Johnson also said he would look at other options, including expanding the city’s urban growth boundary.

“The mayor’s job is to set the agenda and collaborate with the City Council and help the city move forward together better,” he said.

Sharon Konopa

“I have dedicated my life to Albany, which is my hometown,” Konopa said, noting that she got into public service in Albany after the city experienced blight issues in the ‘80s and ‘90s.

She’d like to continue as mayor, she said, to see the city’s CARA district to completion and the remaining revitalization efforts to their conclusion.

“As mayor, you’re sort of a cheerleader for the community,” Konopa said, noting that about 10% of her time as mayor is spent at City Council meetings while the rest is meeting with residents to address concerns and guide them to services or attending events around the city.

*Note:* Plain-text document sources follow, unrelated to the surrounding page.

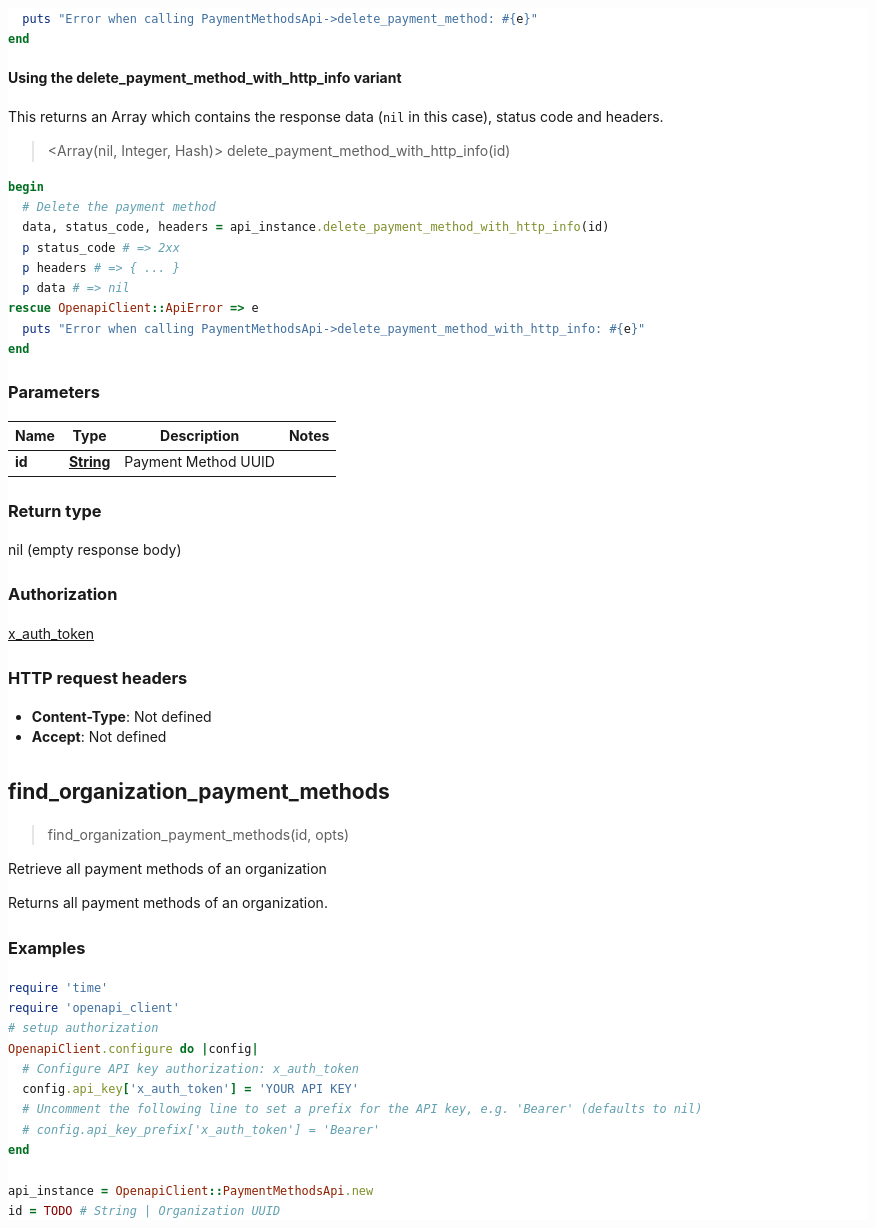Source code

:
 ```ruby
  puts "Error when calling PaymentMethodsApi->delete_payment_method: #{e}"
end
```

#### Using the delete_payment_method_with_http_info variant

This returns an Array which contains the response data (`nil` in this case), status code and headers.

> <Array(nil, Integer, Hash)> delete_payment_method_with_http_info(id)

```ruby
begin
  # Delete the payment method
  data, status_code, headers = api_instance.delete_payment_method_with_http_info(id)
  p status_code # => 2xx
  p headers # => { ... }
  p data # => nil
rescue OpenapiClient::ApiError => e
  puts "Error when calling PaymentMethodsApi->delete_payment_method_with_http_info: #{e}"
end
```

### Parameters

| Name | Type | Description | Notes |
| ---- | ---- | ----------- | ----- |
| **id** | [**String**](.md) | Payment Method UUID |  |

### Return type

nil (empty response body)

### Authorization

[x_auth_token](../README.md#x_auth_token)

### HTTP request headers

- **Content-Type**: Not defined
- **Accept**: Not defined


## find_organization_payment_methods

> <PaymentMethodList> find_organization_payment_methods(id, opts)

Retrieve all payment methods of an organization

Returns all payment methods of an organization.

### Examples

```ruby
require 'time'
require 'openapi_client'
# setup authorization
OpenapiClient.configure do |config|
  # Configure API key authorization: x_auth_token
  config.api_key['x_auth_token'] = 'YOUR API KEY'
  # Uncomment the following line to set a prefix for the API key, e.g. 'Bearer' (defaults to nil)
  # config.api_key_prefix['x_auth_token'] = 'Bearer'
end

api_instance = OpenapiClient::PaymentMethodsApi.new
id = TODO # String | Organization UUID
```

Having served the city for 24 years, Konopa said she was excited about the prospect of new blood on the council — three of the seats will turn over in the election regardless of who prevails in the race for mayor — but she noted she has never seen the city in its current situation.

“We have never had our city in this much of a budget deficit, and for the foreseeable future we need new revenue sources,” she said. "There’s going to need to be some hard decisions being made.”

Property tax, Konopa said, does not fully cover police and fire, let alone the other services offered by the city.

The utility tax she proposed, she said, could function like the existing stormwater tax.

“Instead of an annual increase in water and sewer, take that amount, establish the new fee but then push out pipe replacement projects so you’re not affecting staffing levels,” she said. “The fee normally increased would go into a new fee to support library and parks.”

The time for new taxes, she said, isn’t now.

“With COVID and the economy and unemployment, it’s not the good time to raise taxes.”

The time for development, she said, is also about location.

“Our historic preservation is the character of our city,” she said.

Of the future, she noted, “We have a lot of work to do to get us on a solid foot. We’ve got to get ourselves more on a solid foot forward and be able to keep our programs whole. The more we reduce our services, it impacts our livability, and I don’t want to see that. I’ve worked too hard.”